- **Written task**: From the line that includes "관리자 신고내역, label: 버그 -> 기능" to the closing line of the data, please transcribe every line exactly and add nothing.

Change listing data
********************

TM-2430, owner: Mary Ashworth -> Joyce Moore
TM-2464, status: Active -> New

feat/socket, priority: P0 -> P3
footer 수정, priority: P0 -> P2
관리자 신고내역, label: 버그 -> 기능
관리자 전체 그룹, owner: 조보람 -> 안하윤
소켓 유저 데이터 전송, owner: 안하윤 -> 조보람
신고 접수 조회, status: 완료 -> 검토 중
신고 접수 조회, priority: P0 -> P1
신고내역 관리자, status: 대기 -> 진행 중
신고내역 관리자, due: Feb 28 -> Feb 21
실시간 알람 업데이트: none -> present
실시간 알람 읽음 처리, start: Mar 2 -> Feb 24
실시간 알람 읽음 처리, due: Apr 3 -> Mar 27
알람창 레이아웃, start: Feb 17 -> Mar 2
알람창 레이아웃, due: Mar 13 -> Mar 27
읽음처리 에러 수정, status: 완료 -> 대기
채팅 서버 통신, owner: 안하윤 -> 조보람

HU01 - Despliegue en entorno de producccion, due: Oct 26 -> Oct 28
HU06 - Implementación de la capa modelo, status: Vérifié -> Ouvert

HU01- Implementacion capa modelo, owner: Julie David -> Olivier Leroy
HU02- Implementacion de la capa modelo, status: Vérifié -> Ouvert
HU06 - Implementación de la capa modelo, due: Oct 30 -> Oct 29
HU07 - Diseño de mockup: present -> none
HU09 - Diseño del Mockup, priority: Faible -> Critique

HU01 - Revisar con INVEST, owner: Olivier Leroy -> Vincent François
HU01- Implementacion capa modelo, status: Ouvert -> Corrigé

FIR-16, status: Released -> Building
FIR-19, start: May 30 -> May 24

********************

- **Response for this exercise**:
관리자 신고내역, label: 버그 -> 기능
관리자 전체 그룹, owner: 조보람 -> 안하윤
소켓 유저 데이터 전송, owner: 안하윤 -> 조보람
신고 접수 조회, status: 완료 -> 검토 중
신고 접수 조회, priority: P0 -> P1
신고내역 관리자, status: 대기 -> 진행 중
신고내역 관리자, due: Feb 28 -> Feb 21
실시간 알람 업데이트: none -> present
실시간 알람 읽음 처리, start: Mar 2 -> Feb 24
실시간 알람 읽음 처리, due: Apr 3 -> Mar 27
알람창 레이아웃, start: Feb 17 -> Mar 2
알람창 레이아웃, due: Mar 13 -> Mar 27
읽음처리 에러 수정, status: 완료 -> 대기
채팅 서버 통신, owner: 안하윤 -> 조보람

HU01 - Despliegue en entorno de producccion, due: Oct 26 -> Oct 28
HU06 - Implementación de la capa modelo, status: Vérifié -> Ouvert

HU01- Implementacion capa modelo, owner: Julie David -> Olivier Leroy
HU02- Implementacion de la capa modelo, status: Vérifié -> Ouvert
HU06 - Implementación de la capa modelo, due: Oct 30 -> Oct 29
HU07 - Diseño de mockup: present -> none
HU09 - Diseño del Mockup, priority: Faible -> Critique

HU01 - Revisar con INVEST, owner: Olivier Leroy -> Vincent François
HU01- Implementacion capa modelo, status: Ouvert -> Corrigé

FIR-16, status: Released -> Building
FIR-19, start: May 30 -> May 24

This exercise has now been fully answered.